** Sağlanan metin **
+ + +

Çocukta terbiye, ilk olarak ailesinden sonra okuldan daha sonra da sosyal çevreden edindiği davranışların yansımasıdır.
Kalıtım ve çevre, çocuğun gelişiminde etkili faktörlerdir.
Çocuk dünyaya geldiğinde hamur bezesi gibidir, verilen şekli alır. Bu konuda Amerikalı Psikolog John Broadus Watson'ın güzel bir sözü vardır. “Bana bir düzine sağlıklı bebek verin, ben onları büyütüp kendime ait bir dünya oluşturup bunlardan herhangi birini istediğiniz konuda uzmanlaştırabilirim. Yeteneklerinden, becerilerinden, yetilerinden, eğilimlerinden ve ırkından bağımsız olarak onları doktor, mühendis, avukat, sanatçı, tüccar, ve hatta dilenci ya da hırsız olmalarını sağlayabilirim.”
Çocuğa sağlıklı bir eğitim verebilmek için eğitimli olmak gerek.

+ + +

** Alıştırma 1 **
Çocuk terbiyesi metninde "Çocukta terbiye, ilk" ifadesinden başlayıp "gelişiminde etkili faktörlerdir." ifadesine kadar uzanan bölümü hiçbir değişiklik yapmadan yazar mısınız?
** Alıştırma 2 **
Kayıtlarda "Rounding: 1 decimal" ifadesinin geçtiği satırdan "-0.006111, 0.424232, 0.130312]]" ifadesinin geçtiği satıra kadar, iki uç da dahil olmak üzere, satırları "median" yerine "mean" koyup geri kalan her şeyi olduğu gibi bırakarak güncelleyip verir misiniz? Resimleri yanıta almayın.

** Sağlanan kayıtlar **
+ + +

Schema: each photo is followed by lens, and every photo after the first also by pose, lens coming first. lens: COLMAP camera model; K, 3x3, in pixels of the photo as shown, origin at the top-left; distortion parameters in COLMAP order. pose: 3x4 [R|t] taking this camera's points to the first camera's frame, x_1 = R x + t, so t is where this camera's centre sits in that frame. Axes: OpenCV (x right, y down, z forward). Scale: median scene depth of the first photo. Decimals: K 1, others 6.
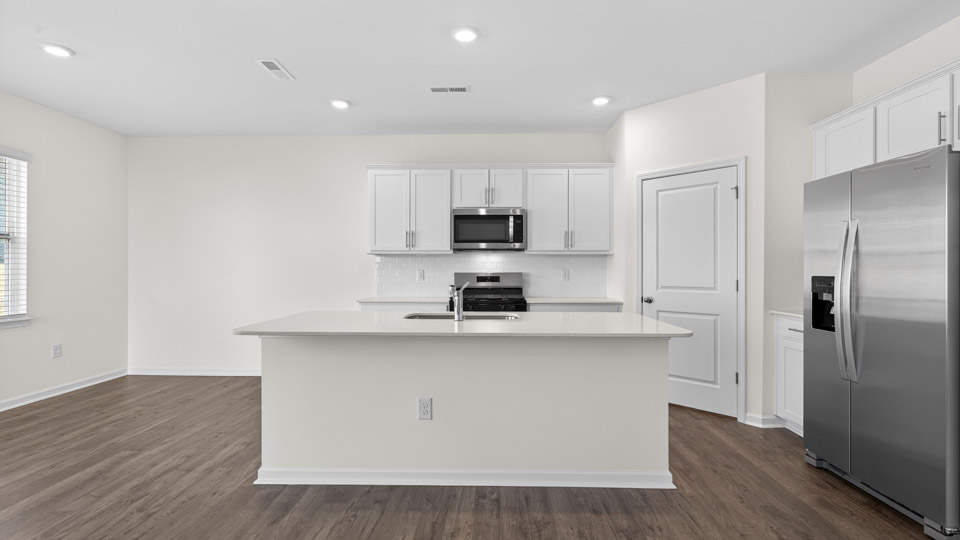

+ + +

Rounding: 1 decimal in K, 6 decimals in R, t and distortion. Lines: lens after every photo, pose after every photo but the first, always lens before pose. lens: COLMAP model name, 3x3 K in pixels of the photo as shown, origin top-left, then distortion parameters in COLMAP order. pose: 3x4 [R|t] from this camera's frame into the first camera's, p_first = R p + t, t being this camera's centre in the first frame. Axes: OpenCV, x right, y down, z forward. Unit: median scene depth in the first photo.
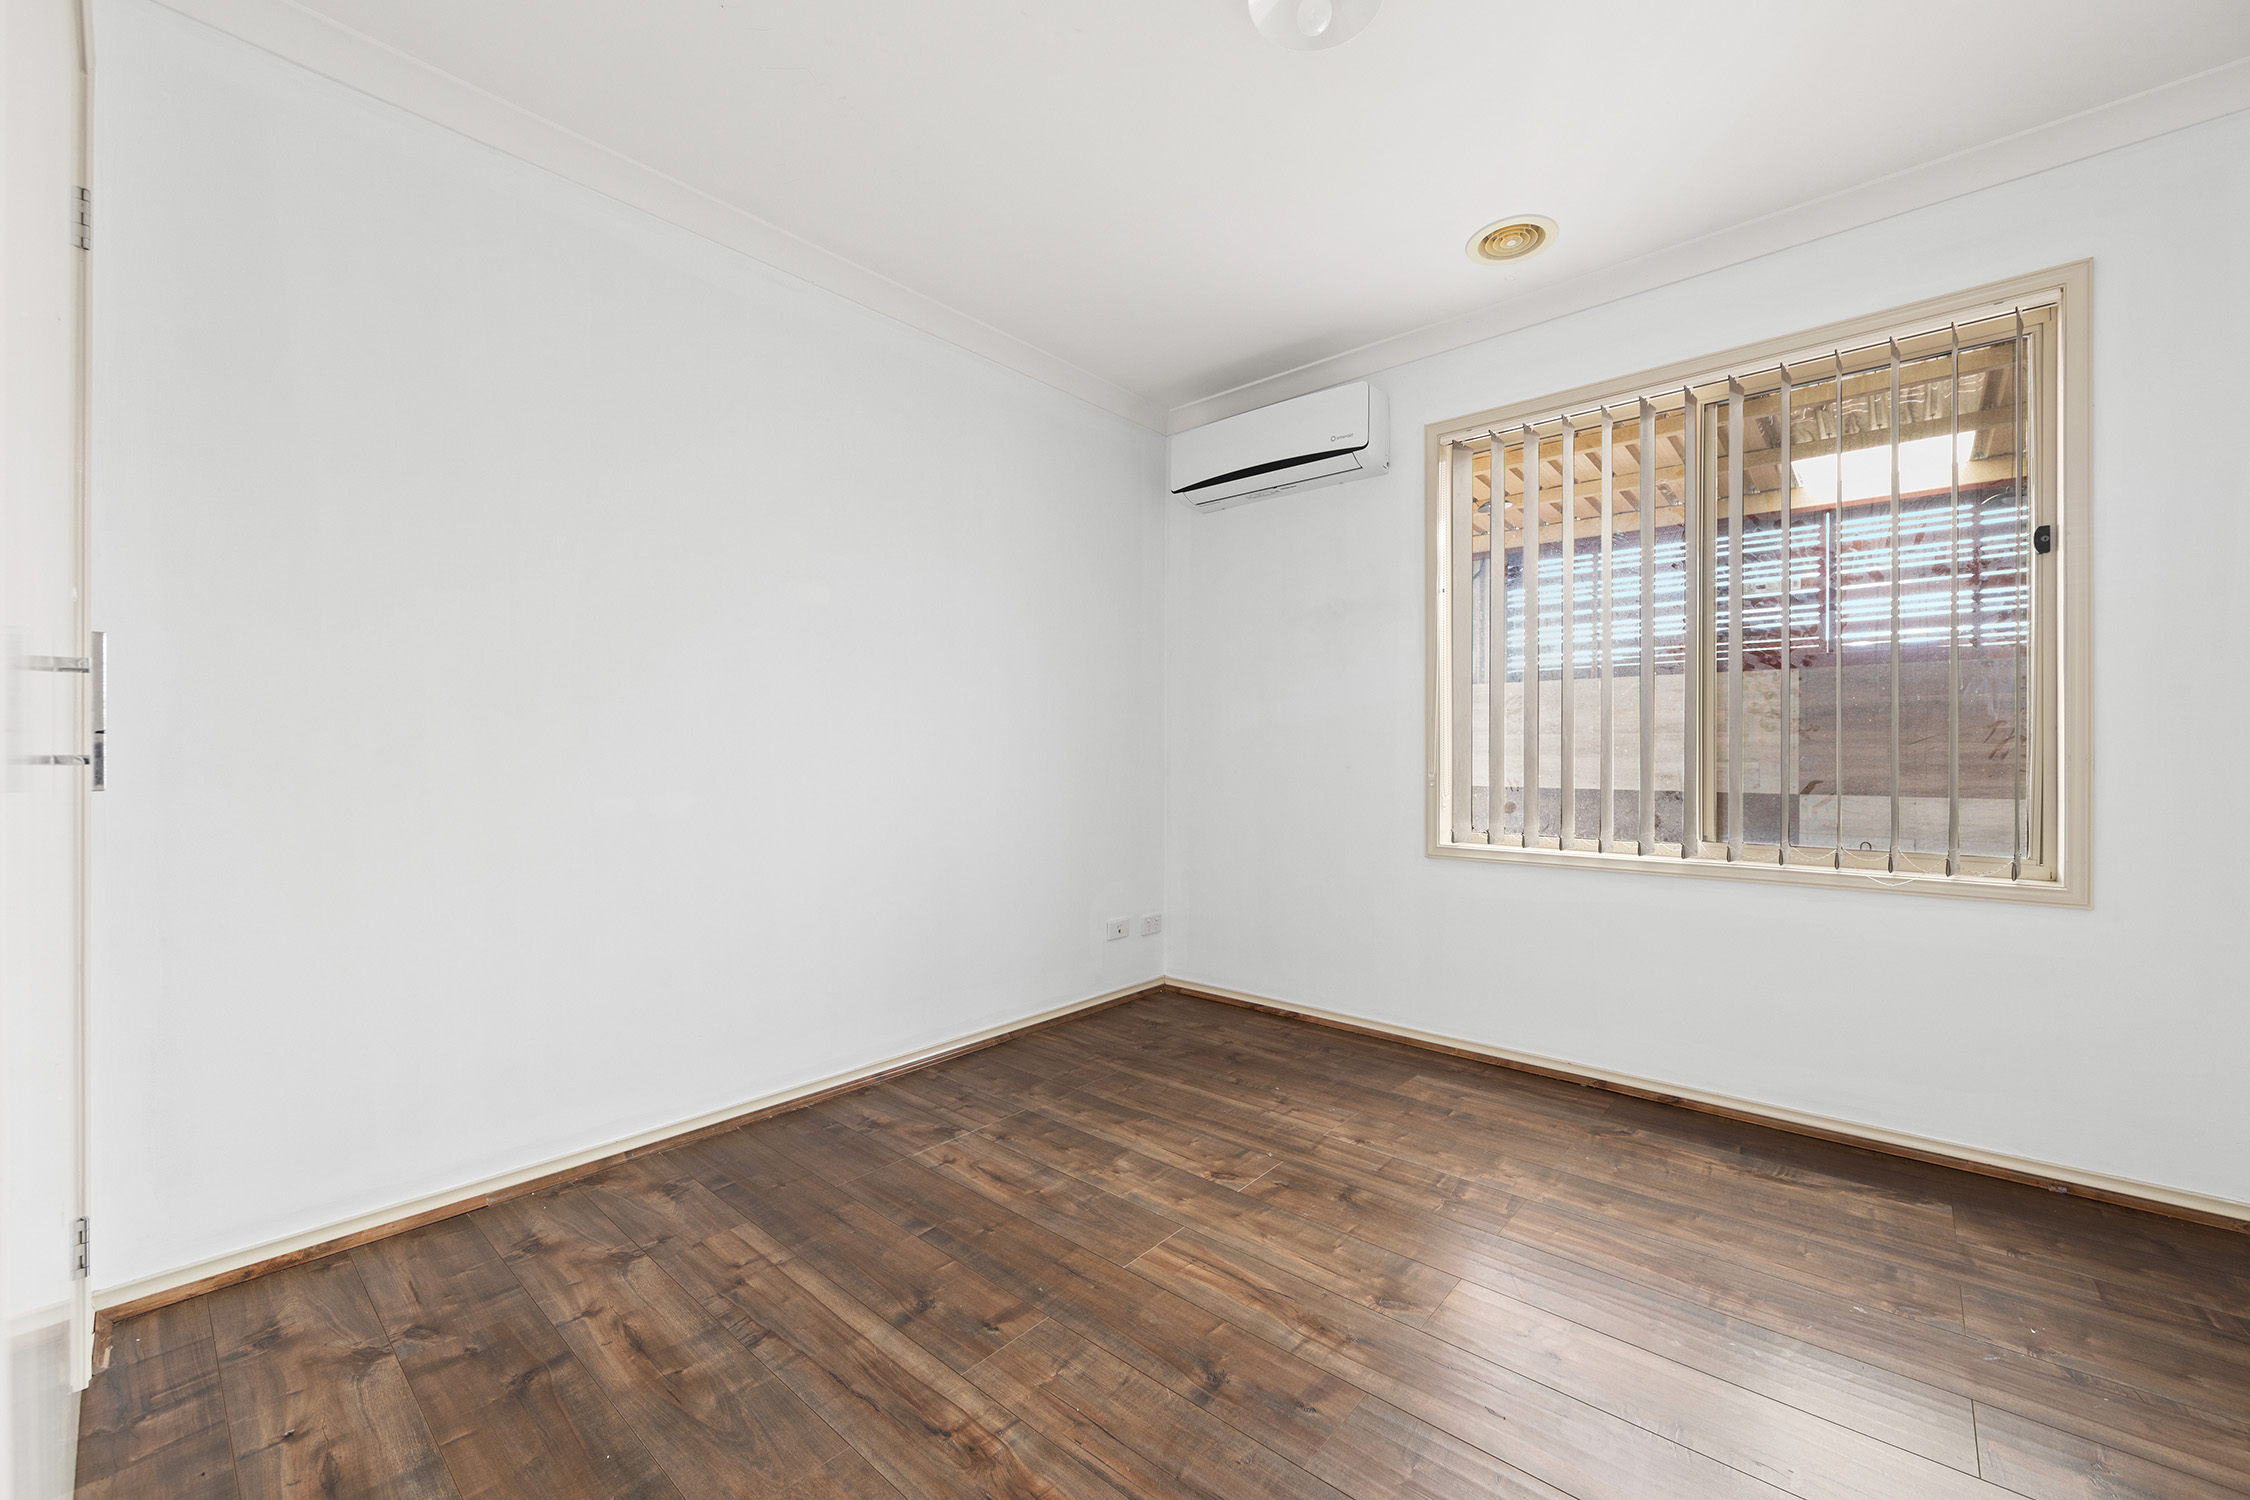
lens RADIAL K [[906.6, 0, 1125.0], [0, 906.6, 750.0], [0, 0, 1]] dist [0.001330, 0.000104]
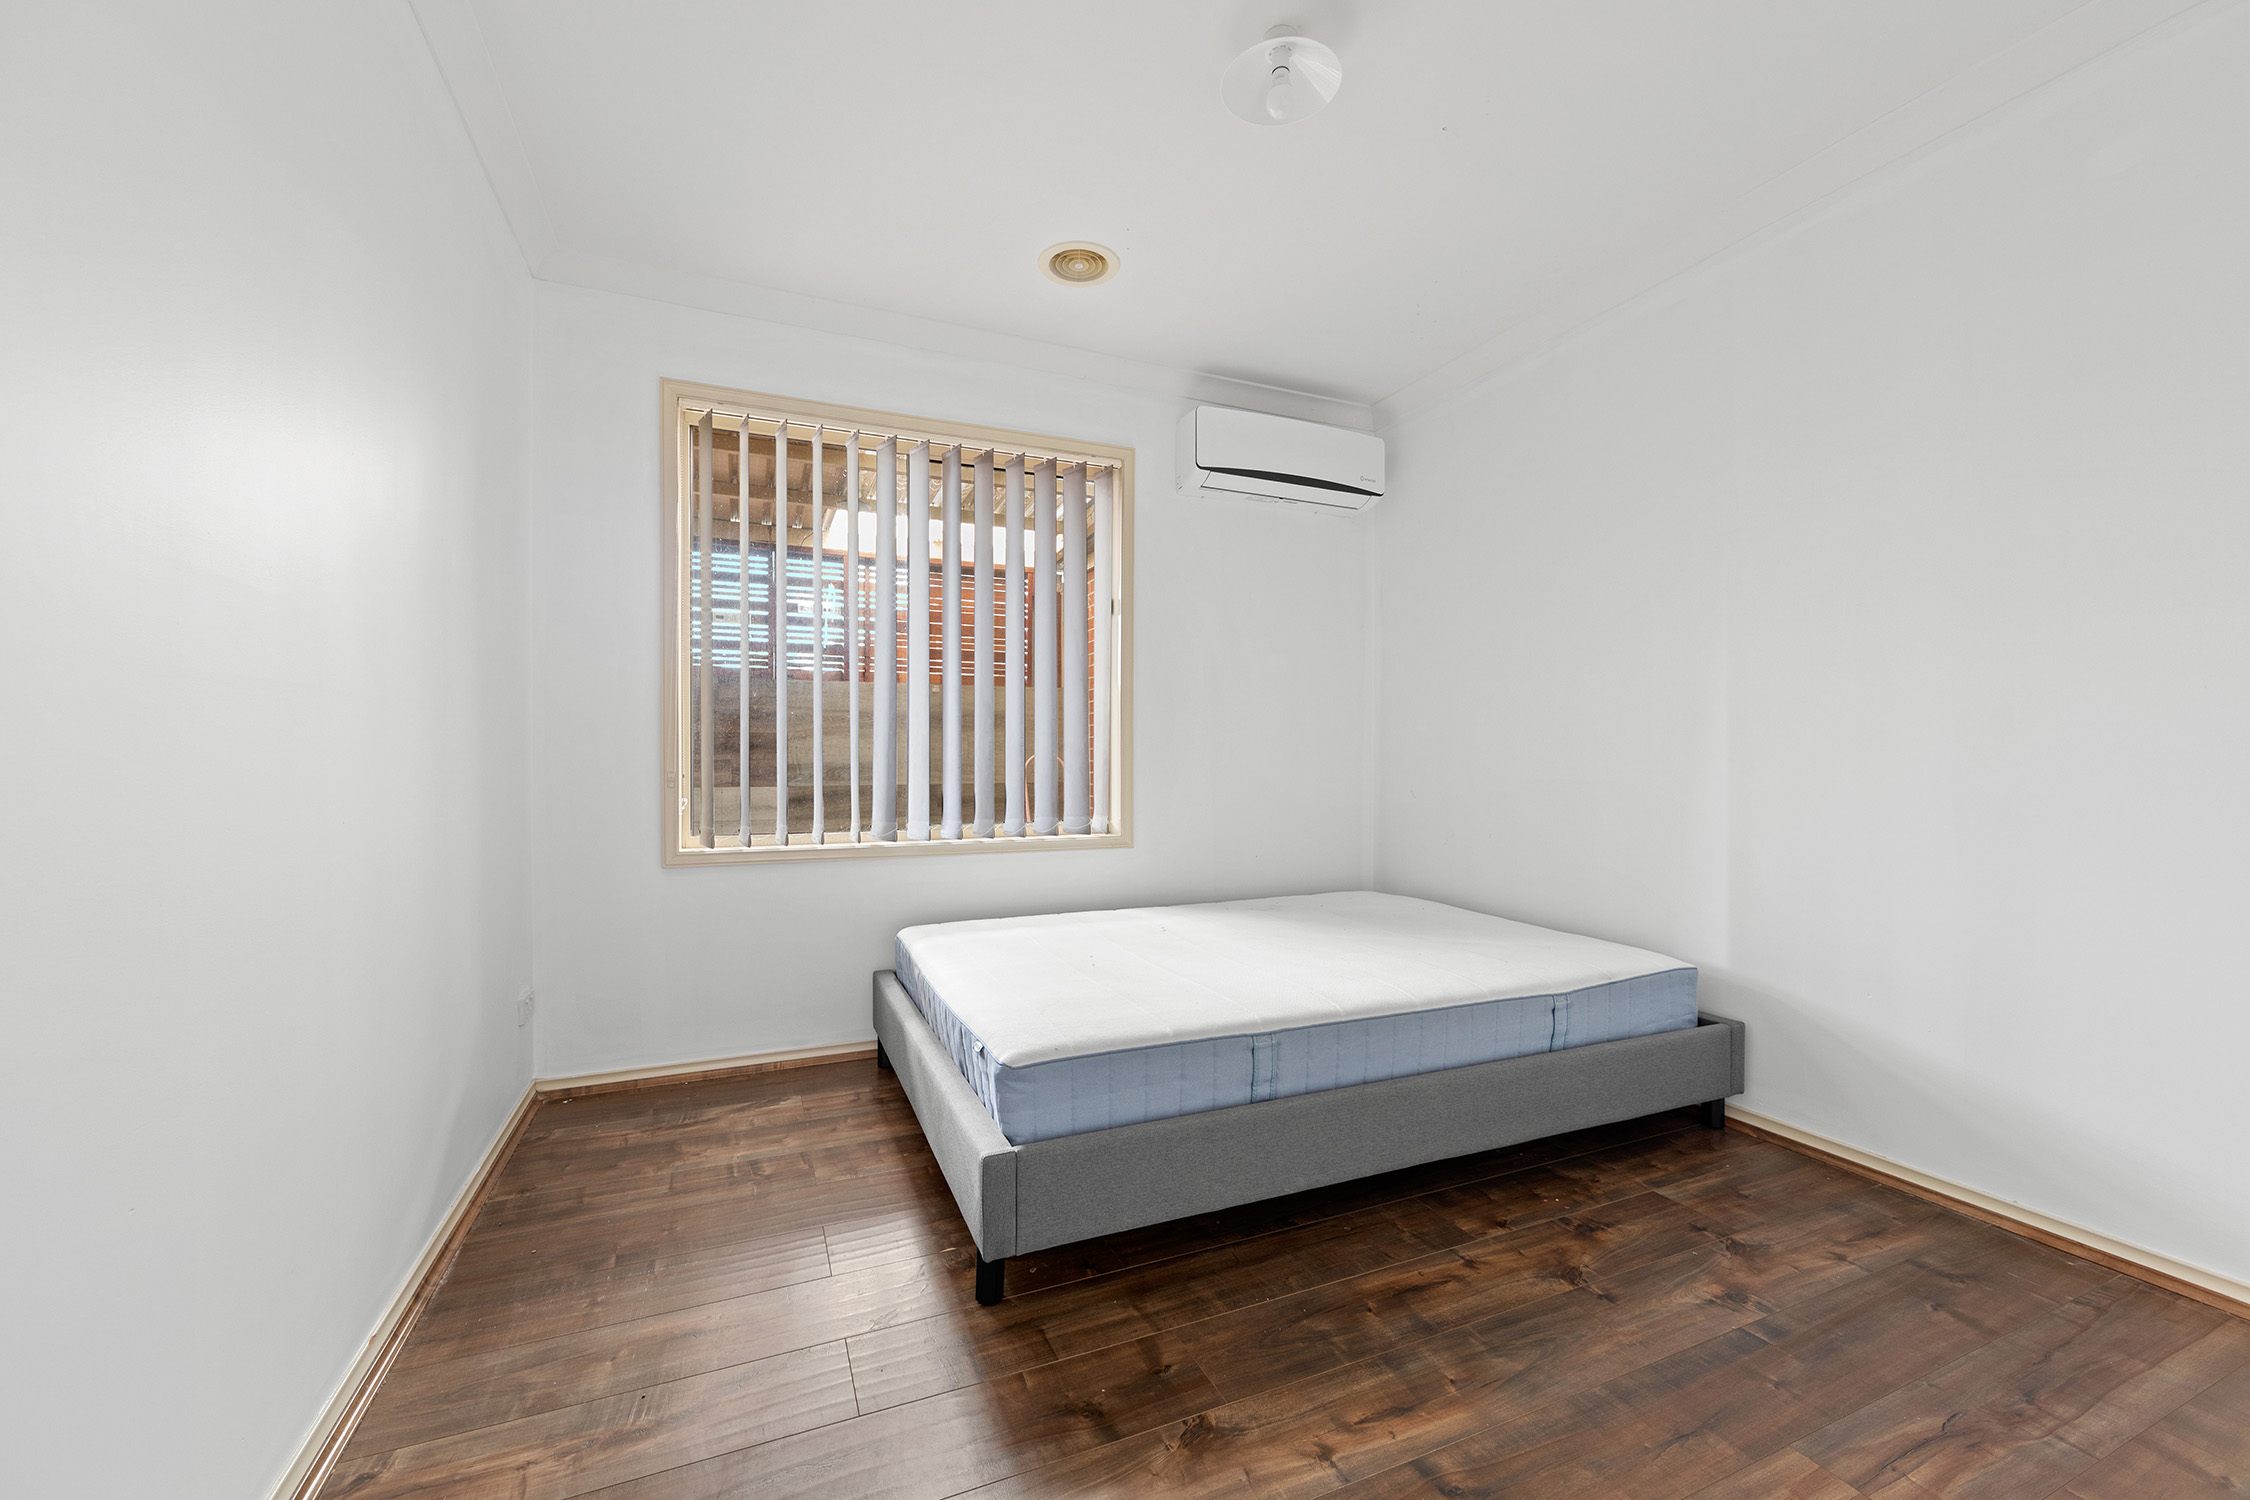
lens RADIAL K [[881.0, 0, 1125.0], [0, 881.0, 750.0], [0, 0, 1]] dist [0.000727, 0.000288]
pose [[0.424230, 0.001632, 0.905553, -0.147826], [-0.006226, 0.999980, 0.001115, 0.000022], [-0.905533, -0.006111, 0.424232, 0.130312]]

+ + +

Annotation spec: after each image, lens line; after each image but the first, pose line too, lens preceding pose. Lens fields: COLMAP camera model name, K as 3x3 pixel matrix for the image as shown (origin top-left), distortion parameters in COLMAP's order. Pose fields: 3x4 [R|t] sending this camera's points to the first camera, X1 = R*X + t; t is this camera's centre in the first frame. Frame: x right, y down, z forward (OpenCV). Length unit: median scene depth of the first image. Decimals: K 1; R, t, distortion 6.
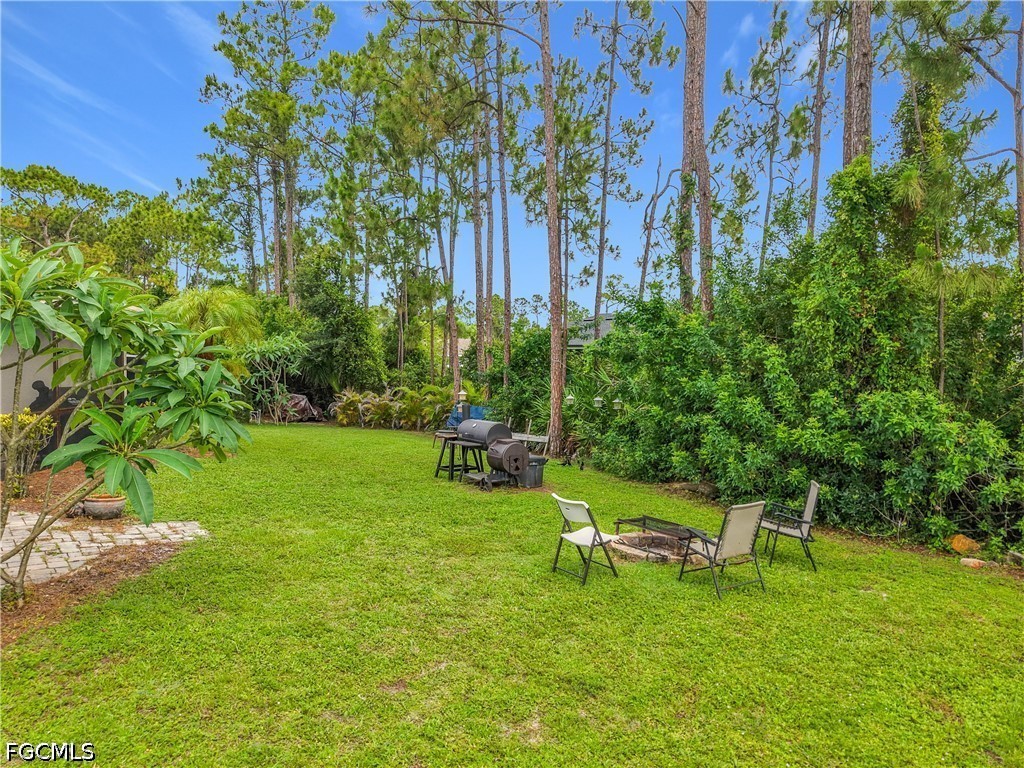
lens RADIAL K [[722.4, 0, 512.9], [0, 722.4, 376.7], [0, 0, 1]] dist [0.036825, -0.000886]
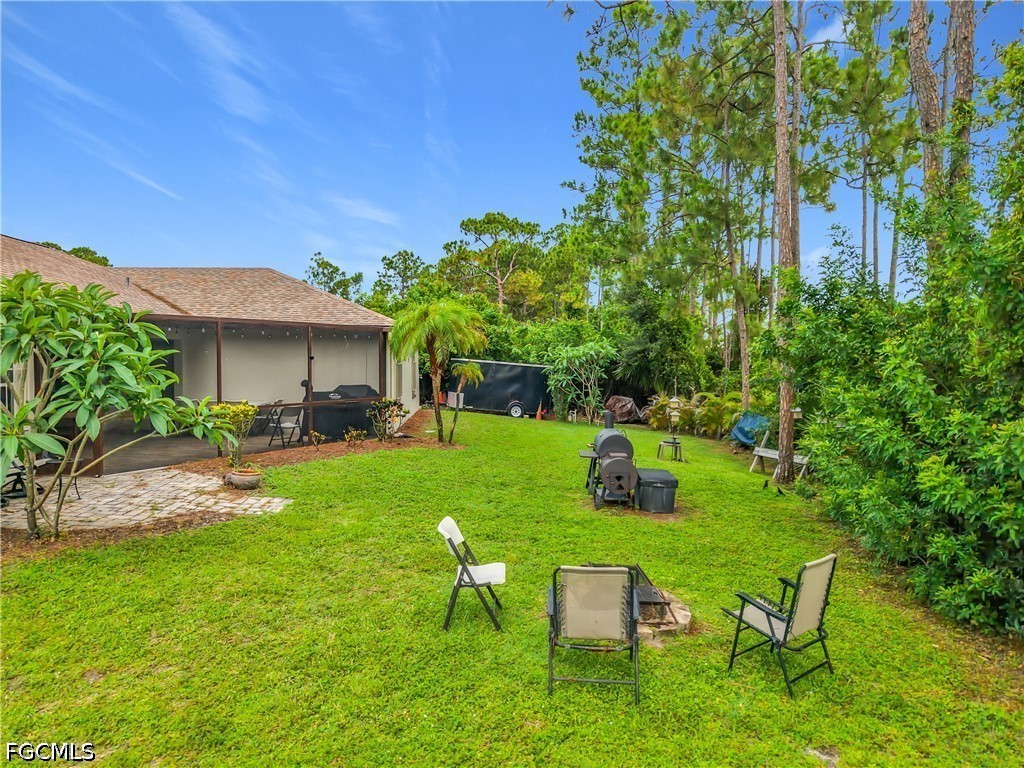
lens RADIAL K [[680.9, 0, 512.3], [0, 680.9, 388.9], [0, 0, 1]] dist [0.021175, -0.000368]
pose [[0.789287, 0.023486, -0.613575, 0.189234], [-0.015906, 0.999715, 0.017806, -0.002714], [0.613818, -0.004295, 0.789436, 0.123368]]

+ + +

** Görev çıktısı 1 **
Çocukta terbiye, ilk olarak ailesinden sonra okuldan daha sonra da sosyal çevreden edindiği davranışların yansımasıdır.
Kalıtım ve çevre, çocuğun gelişiminde etkili faktörlerdir.

** Görev çıktısı 2 **
Rounding: 1 decimal in K, 6 decimals in R, t and distortion. Lines: lens after every photo, pose after every photo but the first, always lens before pose. lens: COLMAP model name, 3x3 K in pixels of the photo as shown, origin top-left, then distortion parameters in COLMAP order. pose: 3x4 [R|t] from this camera's frame into the first camera's, p_first = R p + t, t being this camera's centre in the first frame. Axes: OpenCV, x right, y down, z forward. Unit: mean scene depth in the first photo.
lens RADIAL K [[906.6, 0, 1125.0], [0, 906.6, 750.0], [0, 0, 1]] dist [0.001330, 0.000104]
lens RADIAL K [[881.0, 0, 1125.0], [0, 881.0, 750.0], [0, 0, 1]] dist [0.000727, 0.000288]
pose [[0.424230, 0.001632, 0.905553, -0.147826], [-0.006226, 0.999980, 0.001115, 0.000022], [-0.905533, -0.006111, 0.424232, 0.130312]]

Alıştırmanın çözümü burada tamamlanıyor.